Ah, yeah you are right. Local syncs to the same datastore are a bit dangerous because of possible recursion. You can however setup a remote called e.g. local using localhost as remote address. Then setup a remote pull sync job using the new sub-namespace as target, using the local remote as source.

ATTENTION: Please make sure to set the max depth to 0, otherwise you will sync recursively...

In general, this was more of a workaround for the time being, not a suggestion to run such a sync setup in production. I would recommend to adapt/expand the available storage on the sync target to have enough headroom for your backup snapshots.
 
Ah, yeah you are right. Local syncs to the same datastore are a bit dangerous because of possible recursion. You can however setup a remote called e.g. local using localhost as remote address. Then setup a remote pull sync job using the new sub-namespace as target, using the local remote as source.

ATTENTION: Please make sure to set the max depth to 0, otherwise you will sync recursively...

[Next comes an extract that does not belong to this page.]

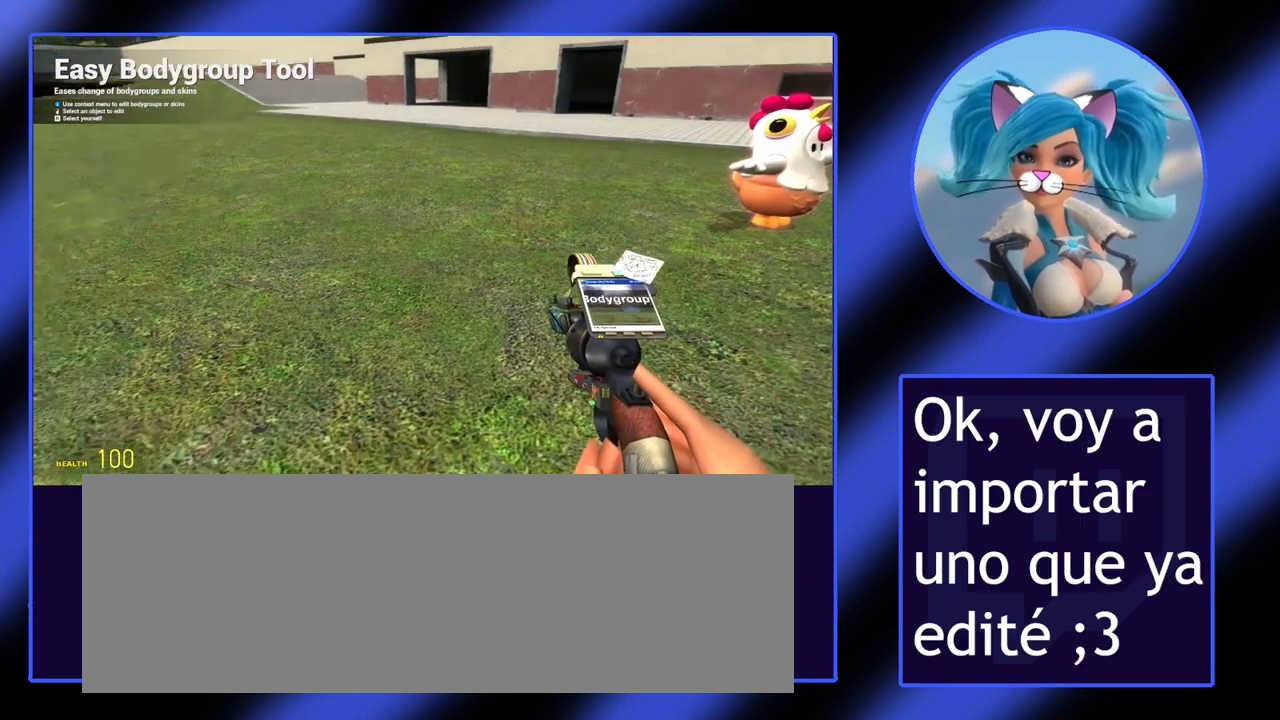
{"keys": [], "mouse": [], "events": []}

In general, this was more of a workaround for the time being, not a suggestion to run such a sync setup in production. I would recommend to adapt/expand the available storage on the sync target to have enough headroom for your backup snapshots.
Thank you for the response. I think you are right and I'll be upgrading my storage.
One additional question. I've been having some problemns trying to create an join two nodes into a cluster. However, I'm wondering if both systems are on separate locations, would I benefit for having them both in a cluster? I know CoroSync does not go well with "high" latency.

I don't plan on being able to migrate vm's from one node to another because I don't have shared storage, and on different locations that would be hard to keep them in sync.
 
One additional question. I've been having some problemns trying to create an join two nodes into a cluster. However, I'm wondering if both systems are on separate locations, would I benefit for having them both in a cluster? I know CoroSync does not go well with "high" latency.
No, running a cluster on a high latency network will not work, this will cause you issues. Further, a cluster requires at least 3 nodes or 2 nodes + qdevice to work reliably.

You might want to have a look a the new Proxmox Datacenter Manager for managing multiple Proxmox VE hosts.